▶ _Reading passage_:
>> start

This contribution provides the first empirical assessment of trends in wealth inequality in educational outcomes based on newly available data from the Panel Study of Income Dynamics (PSID). It also documents the extent to which these changes in wealth gaps in education can be accounted for solely by changes in the distribution of family wealth. Together, these analyses thus also speak to concerns about the potential long-term implications of the most recent and sharp increase in family wealth inequality for the future distribution of educational outcomes.

I begin by reviewing prior research on cohort trends in educational inequality. In the next section, I argue that this prior evidence, which is restricted to other socioeconomic indicators of family background, does not allow inferences about trends in wealth gaps: family wealth is empirically and conceptually distinct from more commonly used socioeconomic indicators, and it contributes unique predictive power to assessments of children's educational outcomes. After describing the data, measures, and methods, I estimate the association between family wealth and children's educational attainment, unconditional and conditional on other socioeconomic characteristics of families, and document how wealth-education associations have changed over cohorts born in the 1970s and in the 1980s. Finally, I apply a decomposition analysis to estimate the extent to which these changes can be accounted for by changes in the distribution of family wealth. Knowing whether trends in wealth inequality account for trends in children's educational outcomes is important because the wealth distribution has continued to grow even more unequal among today's children.

>> end

▶ _Exercise details_: In the second paragraph of the passage on wealth gaps in education above, list every verb whose subject is "I".

▶ _Data supplied_:
>> start

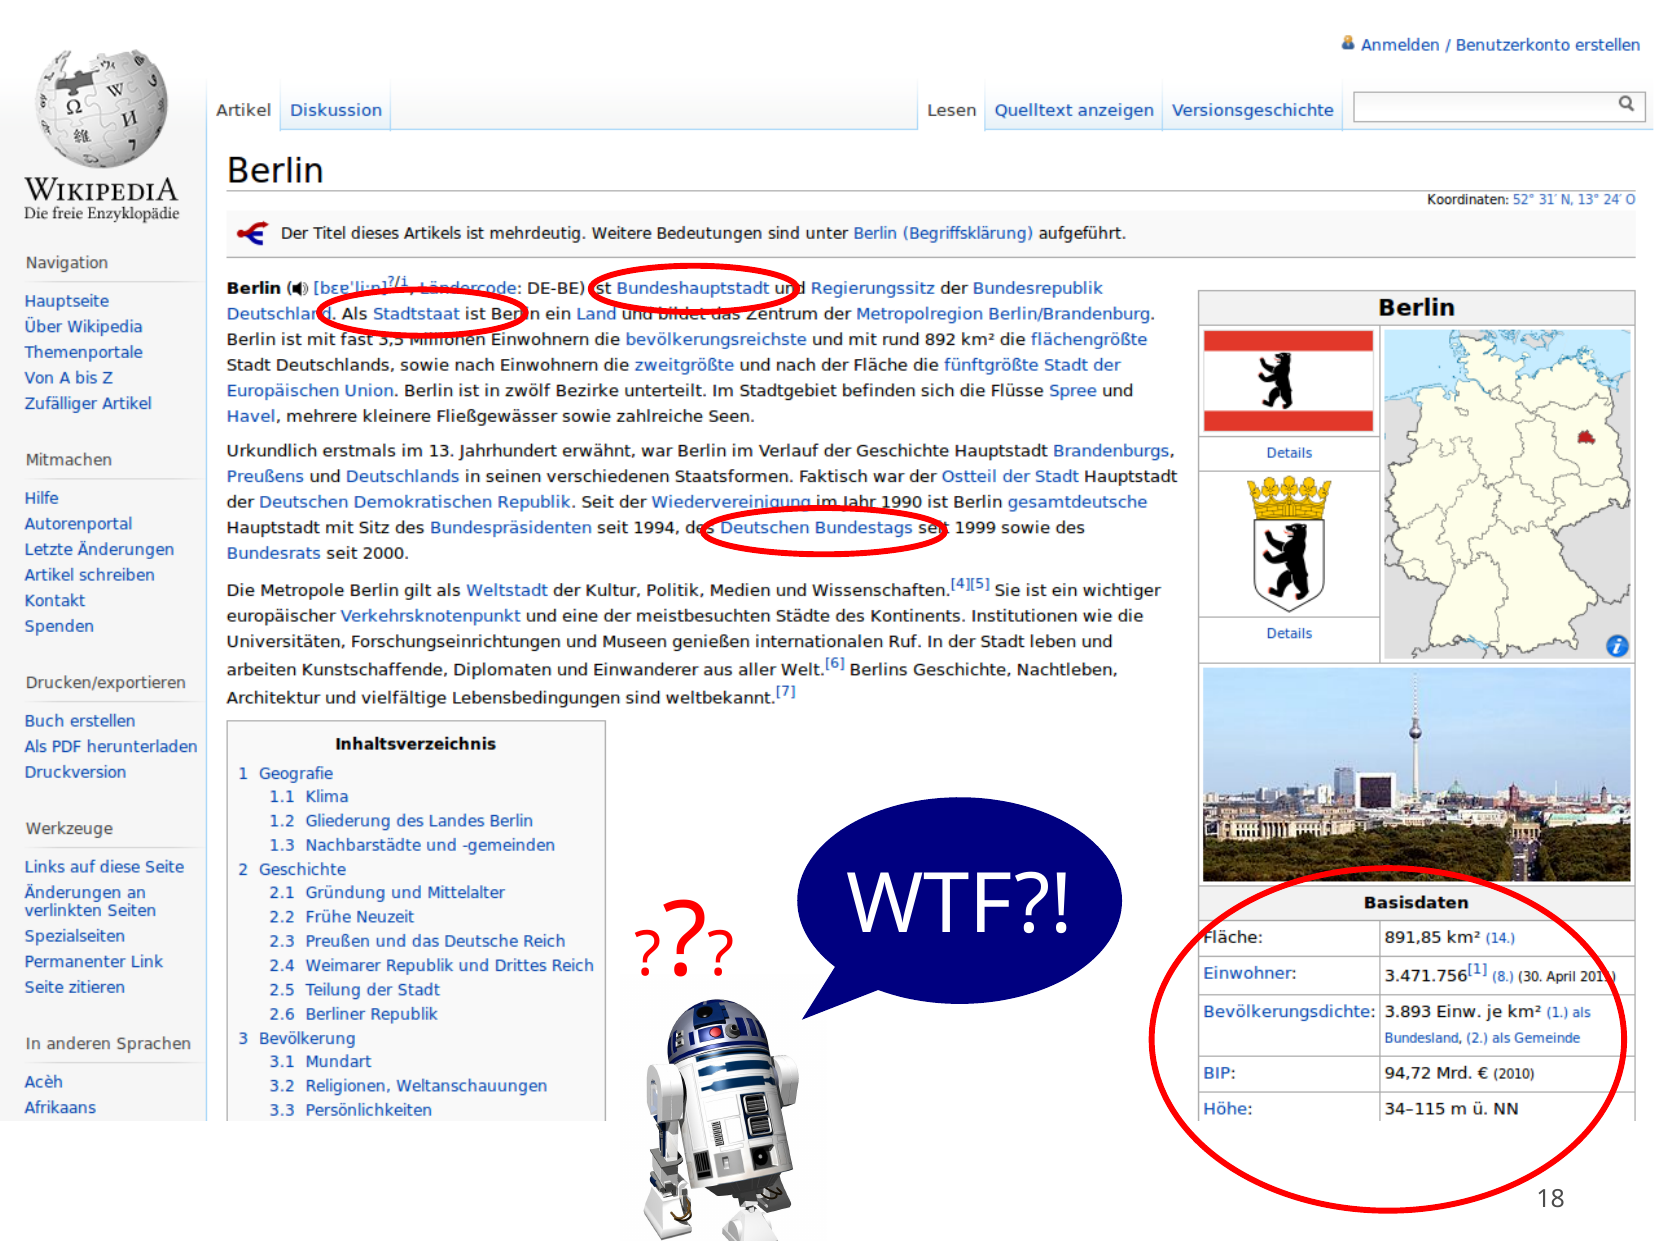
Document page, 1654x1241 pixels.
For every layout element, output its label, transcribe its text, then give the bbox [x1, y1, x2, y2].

text_box ??? [620, 856, 975, 1063]
text_box WTF?! [813, 797, 1123, 1004]
picture [1155, 872, 1621, 1121]
picture [0, 29, 1654, 1241]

>> end

▶ _Task result_: begin, argue, estimate, document, apply